Speaking at an EU-Africa summit in Abidjan, Merkel is seeking to show Germany can take foreign policy action despite still being under a caretaker government two months after an election.
The influx of more than a million migrants since mid-2015, many of them fleeing the Middle East and Africa, was largely to blame for the rise of the anti-immigrant Alternative for Germany (AfD) in the Sept 24 election.
By taking votes from Merkel’s conservative bloc and others, they surged into parliament for the first time, leaving Merkel facing complicated coalition arithmetic. She is grappling to form a new government with the centre-left Social Democrats (SPD) after discussions on forming a three-way tie-up with the pro-business Free Democrats and the Greens failed, in part because of the thorny issue of migration.

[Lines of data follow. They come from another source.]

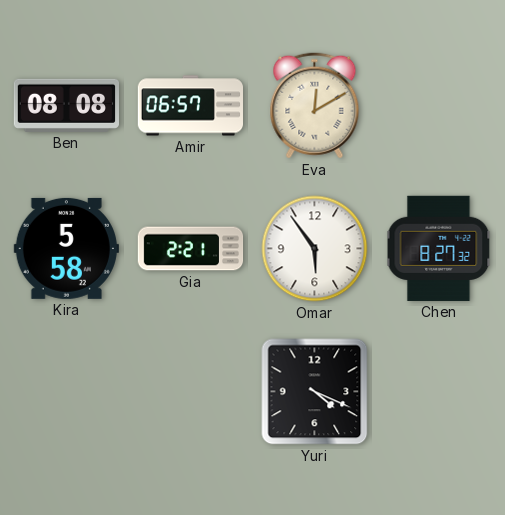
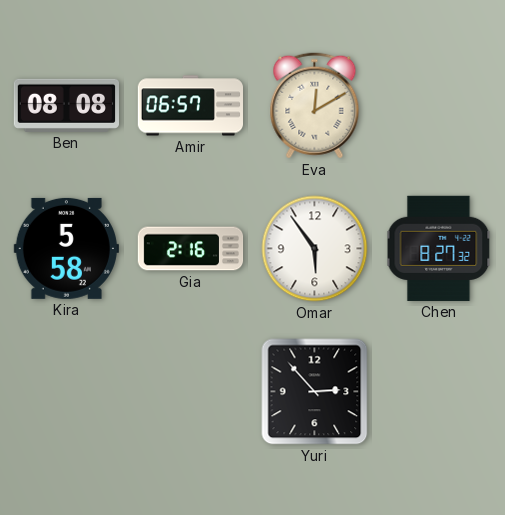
Gia: 2:21 -> 2:16
Yuri: 4:19 -> 2:53
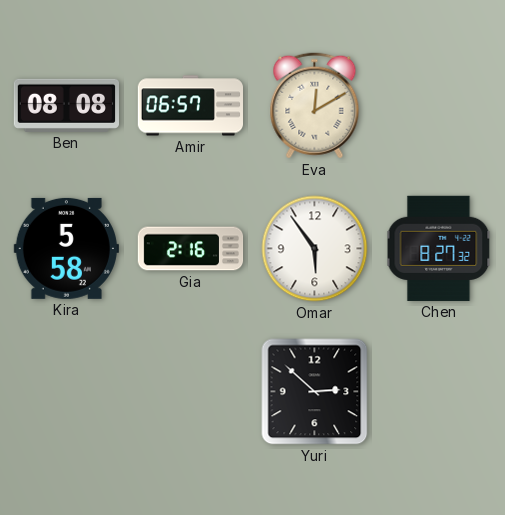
Yuri: 2:53 -> 2:52
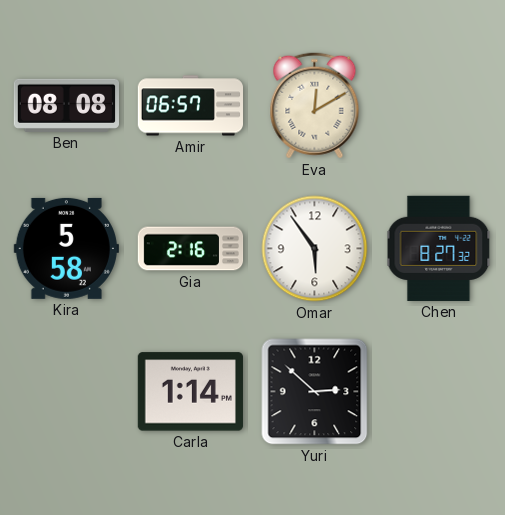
Carla: none -> 1:14
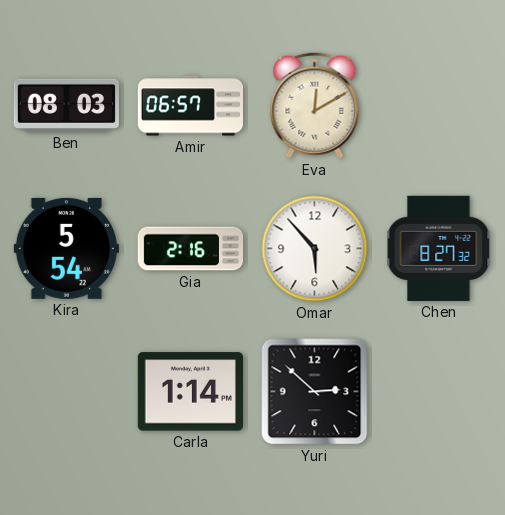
Ben: 08:08 -> 08:03
Kira: 5:58 -> 5:54
Omar: 5:54 -> 5:53
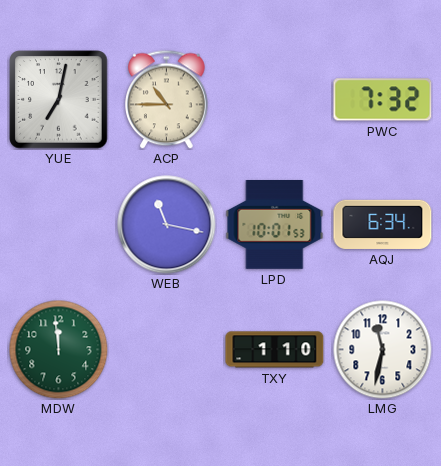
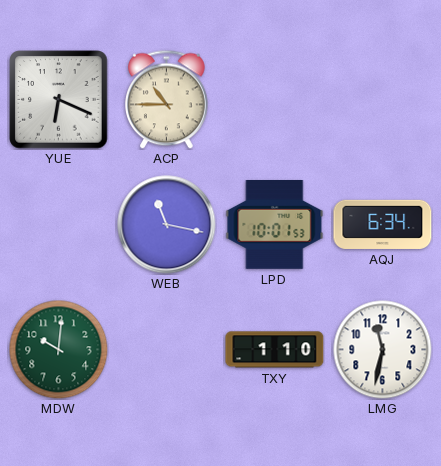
YUE: 7:02 -> 6:19
PWC: 7:32 -> none
MDW: 11:59 -> 10:01
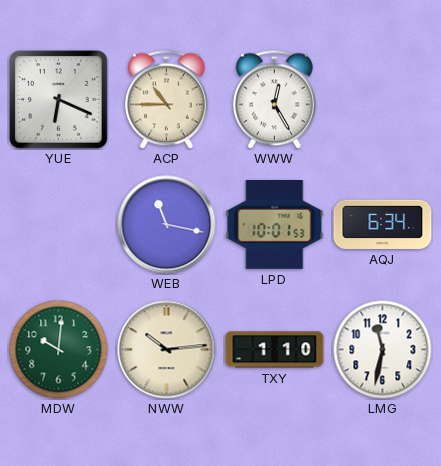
WWW: none -> 12:25
NWW: none -> 10:14
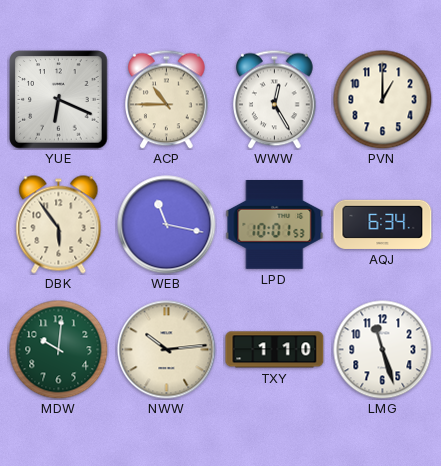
PVN: none -> 1:00
DBK: none -> 5:54
LMG: 11:32 -> 11:27
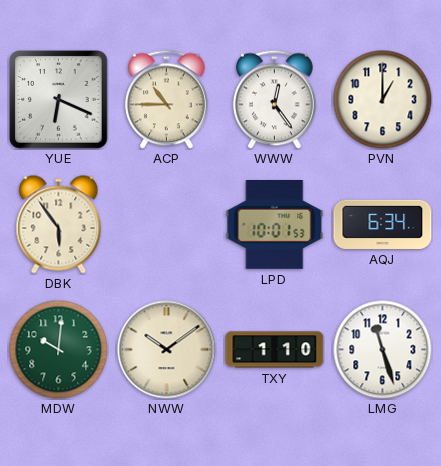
WWW: 12:25 -> 12:24
WEB: 11:17 -> none
NWW: 10:14 -> 10:09
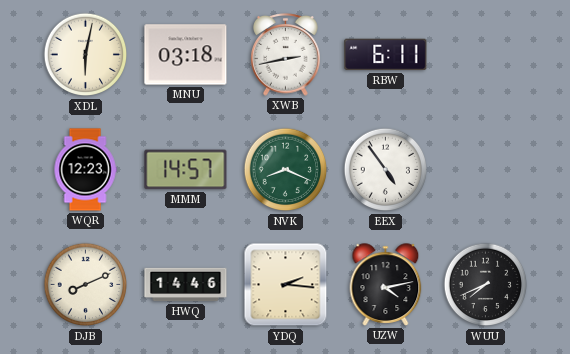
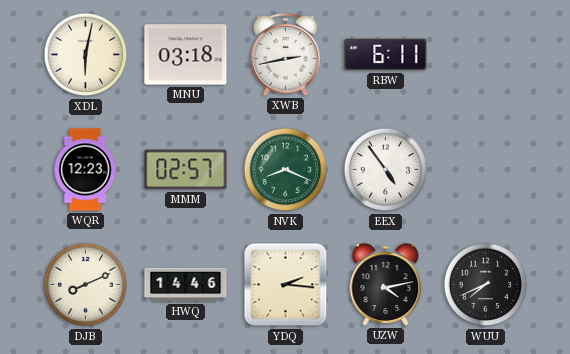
MMM: 14:57 -> 02:57
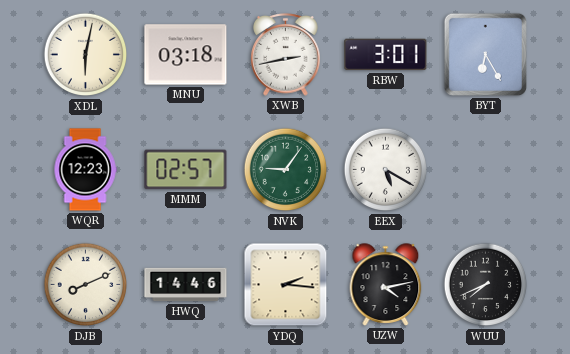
RBW: 6:11 -> 3:01
BYT: none -> 6:25
NVK: 8:19 -> 9:06
EEX: 4:54 -> 5:20
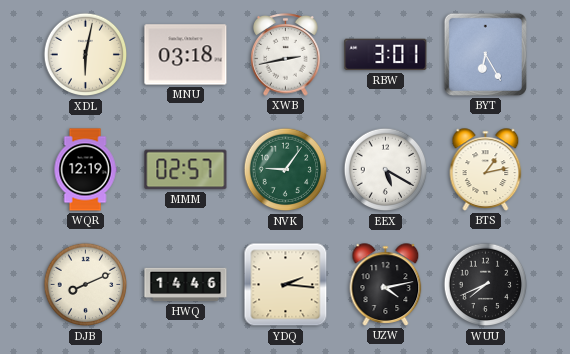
WQR: 12:23 -> 12:19
BTS: none -> 1:13
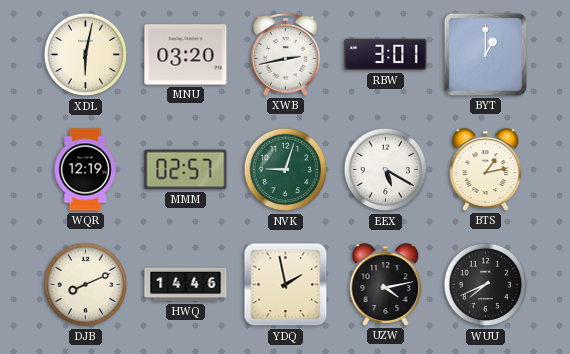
MNU: 03:18 -> 03:20
BYT: 6:25 -> 1:00
NVK: 9:06 -> 9:03
YDQ: 2:16 -> 1:58
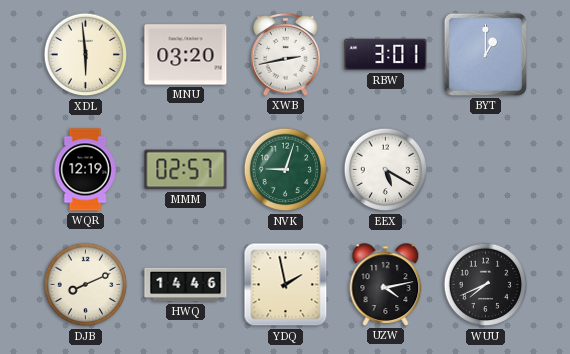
XDL: 6:02 -> 5:59
BTS: 1:13 -> none
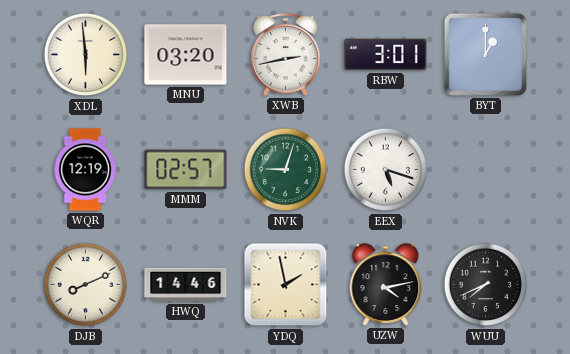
EEX: 5:20 -> 5:18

"There is a common interest in ending illegal immigration," Merkel said. "This plays a role all over the African continent now because there are reports that young African men are being sold like slaves in Libya."
Libya is now the main departure point for mostly African migrants trying to cross to Europe. Smugglers usually pack them into flimsy inflatable boats that often break down or sink. Merkel, who in 2015 decided to open Germany’s borders to migrants, said legal options should be created for Africans to be able to get training or study in an EU country.
Speaking on the sidelines of the summit, German Foreign Minister Sigmar Gabriel, from the SPD, suggested that Europe could offer several hundred thousand places each year as long as those people returned voluntarily after three or four years.
But Guenter Nooke, Merkel’s Africa envoy from her Christian Democrats (CDU), was more sceptical: "No interior minister will let hundreds of thousands in if he is not sure that most of them will return," he said.